** Opening SOURCE MATERIAL block **

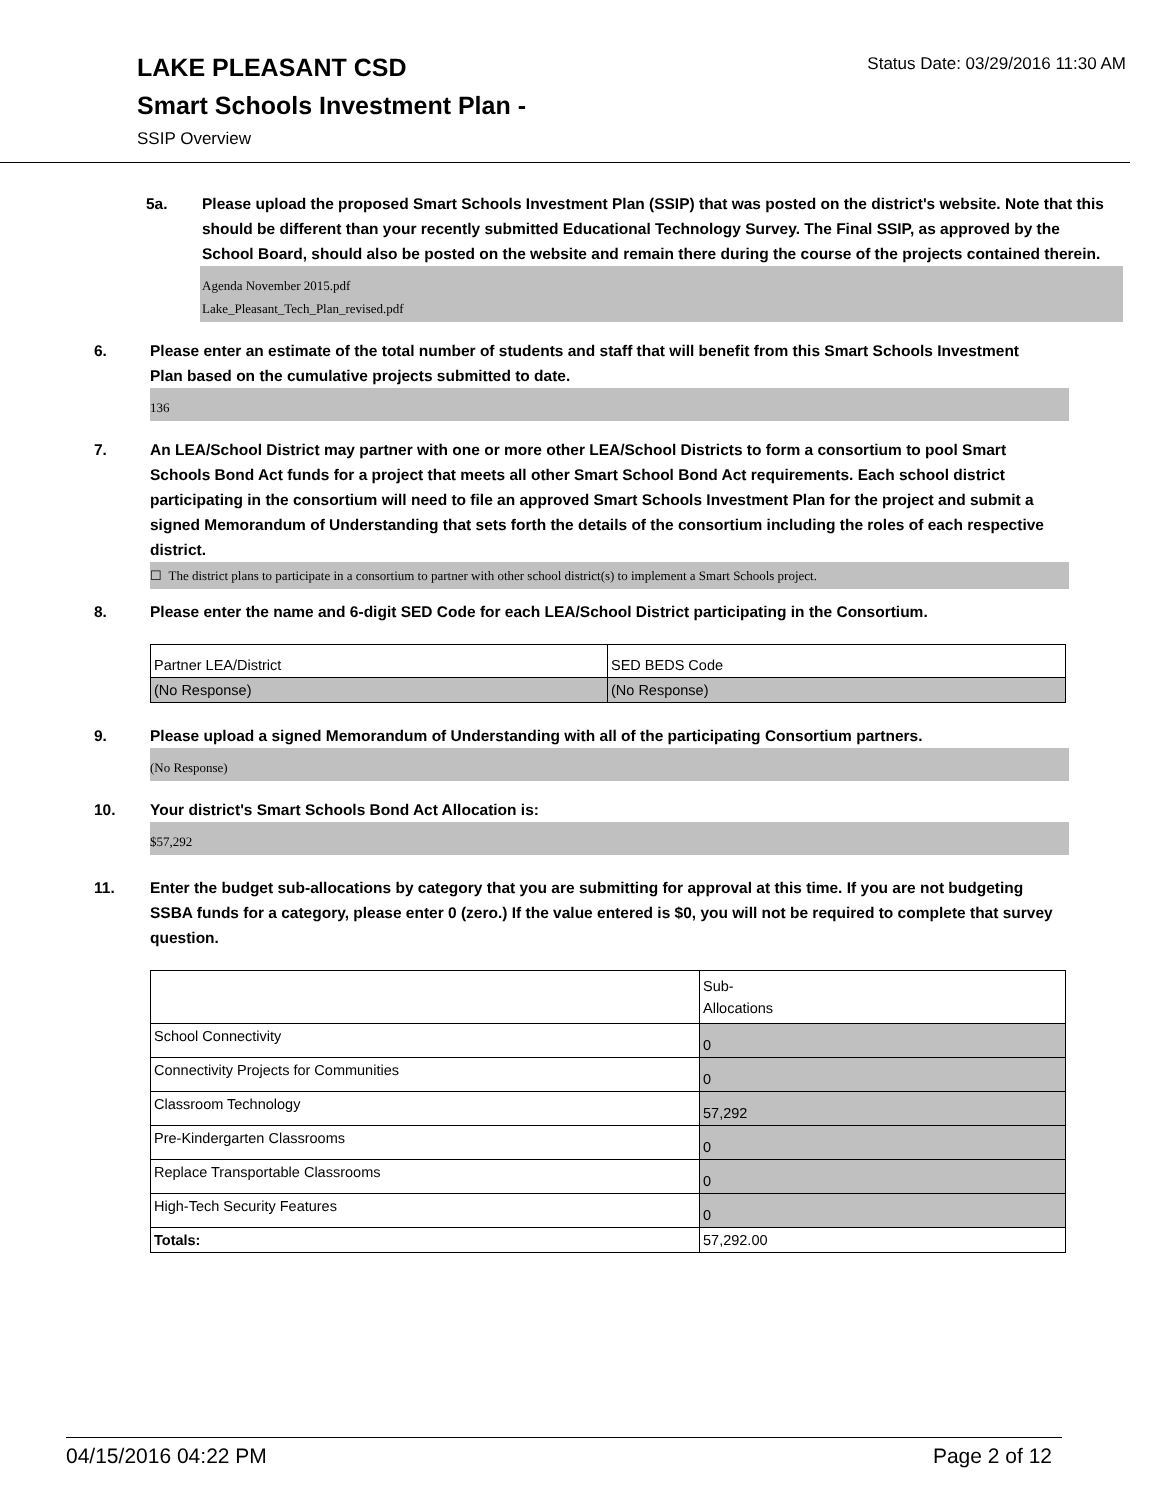LAKE PLEASANT CSD
Status Date: 03/29/2016 11:30 AM
Smart Schools Investment Plan -
SSIP Overview
5a. Please upload the proposed Smart Schools Investment Plan (SSIP) that was posted on the district's website. Note that this should be different than your recently submitted Educational Technology Survey. The Final SSIP, as approved by the School Board, should also be posted on the website and remain there during the course of the projects contained therein.
Agenda November 2015.pdf
Lake_Pleasant_Tech_Plan_revised.pdf
6. Please enter an estimate of the total number of students and staff that will benefit from this Smart Schools Investment Plan based on the cumulative projects submitted to date.
136
7. An LEA/School District may partner with one or more other LEA/School Districts to form a consortium to pool Smart Schools Bond Act funds for a project that meets all other Smart School Bond Act requirements. Each school district participating in the consortium will need to file an approved Smart Schools Investment Plan for the project and submit a signed Memorandum of Understanding that sets forth the details of the consortium including the roles of each respective district.
☐ The district plans to participate in a consortium to partner with other school district(s) to implement a Smart Schools project.
8. Please enter the name and 6-digit SED Code for each LEA/School District participating in the Consortium.
| Partner LEA/District | SED BEDS Code |
| (No Response) | (No Response) |
9. Please upload a signed Memorandum of Understanding with all of the participating Consortium partners.
(No Response)
10. Your district's Smart Schools Bond Act Allocation is:
$57,292
11. Enter the budget sub-allocations by category that you are submitting for approval at this time. If you are not budgeting SSBA funds for a category, please enter 0 (zero.) If the value entered is $0, you will not be required to complete that survey question.
| | Sub- Allocations |
| School Connectivity | 0 |
| Connectivity Projects for Communities | 0 |
| Classroom Technology | 57,292 |
| Pre-Kindergarten Classrooms | 0 |
| Replace Transportable Classrooms | 0 |
| High-Tech Security Features | 0 |
| Totals: | 57,292.00 |
04/15/2016 04:22 PM Page 2 of 12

** Closing SOURCE MATERIAL block **

TASK TO COMPLETE
Report every line above that has the string "other" in it.

WRITTEN RESPONSE
7. An LEA/School District may partner with one or more other LEA/School Districts to form a consortium to pool Smart Schools Bond Act funds for a project that meets all other Smart School Bond Act requirements. Each school district participating in the consortium will need to file an approved Smart Schools Investment Plan for the project and submit a signed Memorandum of Understanding that sets forth the details of the consortium including the roles of each respective district.
☐ The district plans to participate in a consortium to partner with other school district(s) to implement a Smart Schools project.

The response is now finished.